BIBLIOGRAPHICAL STUDY REGARDING THE QUAILS’ MEAT QUALITY IN COMPARISON TO THE CHIKCEN AND DUCK MEAT
L. Ioniţă, Elena Popescu-Micloşanu, Consuela Roibu, I. Custură
The purpose of the present paper is to find out the present degree of research regarding the features of the quails’ carcass and meat, as well as to compare them to the chicken and duck. From the research we made it turned out that the slaughetring output of the quails varies quite largely between 67.8 - 78.0%, the average breast proportion varies between 34.4 -41.04%, the thighs one between 22.6 - 24.3%. The features of the quails carcass are resembling to the chikcen broiler, whose slaughtering output varies between 68 - 76%, the average breast proportion varies between 20.4 - 36.8, the thighs one between 23.3 - 30.3% of the carcass weight (an exception being the average breast which is generally larger in quails).
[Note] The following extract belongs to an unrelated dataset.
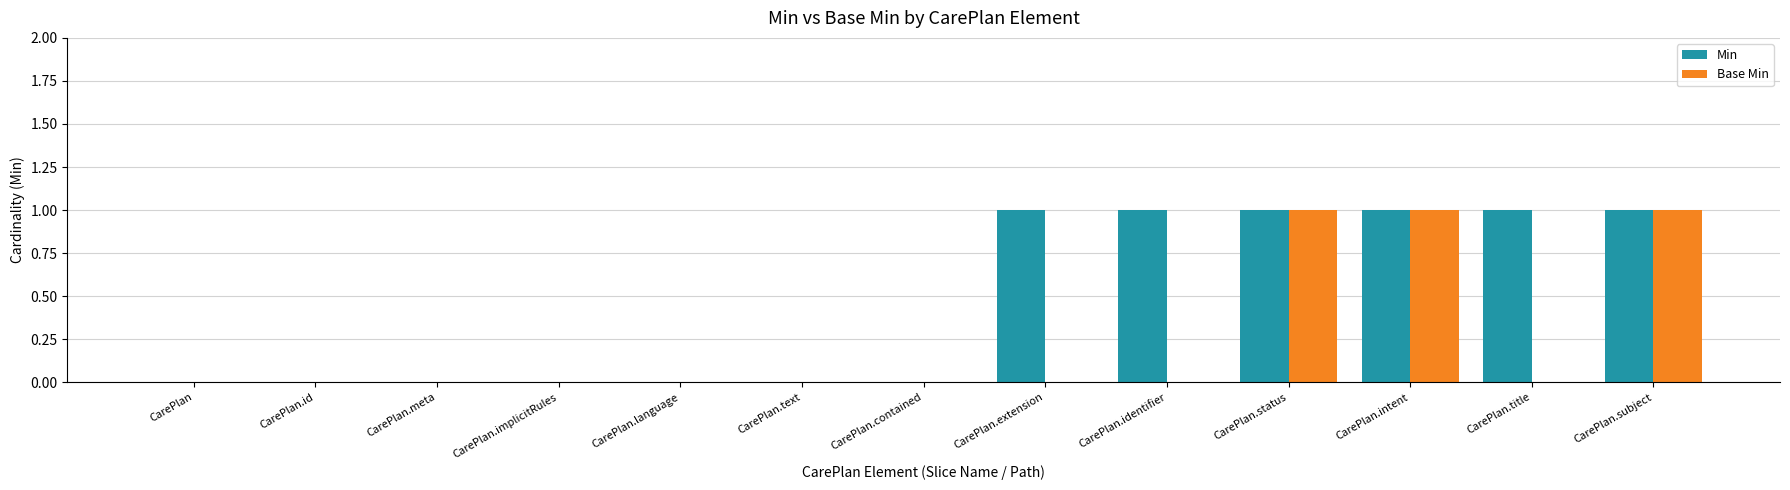

Reading left to right, list all the values displayed in this chart.

Min: CarePlan=0	CarePlan.id=0	CarePlan.meta=0	CarePlan.implicitRules=0	CarePlan.language=0	CarePlan.text=0	CarePlan.contained=0	CarePlan.extension=1	CarePlan.identifier=1	CarePlan.status=1	CarePlan.intent=1	CarePlan.title=1	CarePlan.subject=1
Base Min: CarePlan=0	CarePlan.id=0	CarePlan.meta=0	CarePlan.implicitRules=0	CarePlan.language=0	CarePlan.text=0	CarePlan.contained=0	CarePlan.extension=0	CarePlan.identifier=0	CarePlan.status=1	CarePlan.intent=1	CarePlan.title=0	CarePlan.subject=1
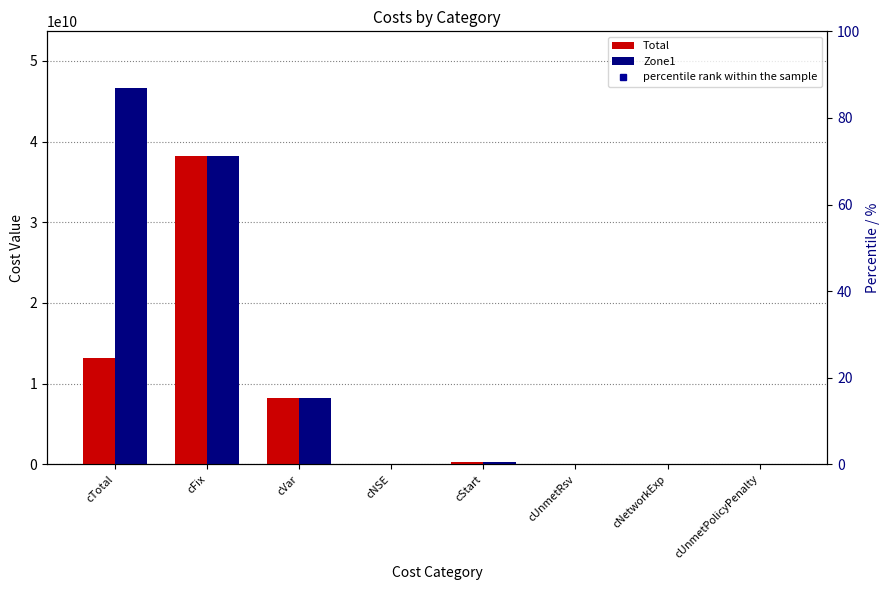

What position from the left is cFix?

2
For the duck, the slaughtering output varies between 65.3 - 74.8%, the average breast proportion between 12.3 - 21.9%, the thighs one between 10.4 - 15.7%, features which are in general inferior to the chicken and quail carcasses. The pH of the quails is 6.17, while the pH of the chicken broiler meat is more acid (5.86) and for the duck meat is more alkaline (7.18). The quails meat has a more reduced calories level and a higher protein level than the chicken and the duck meat. The fat content is lower in quail than in chicken and duck meat and the proportions of vitamins (A, C, B2, B6, B12) and minerals (Ca, Fe, P, K, Zn, Cu) higher.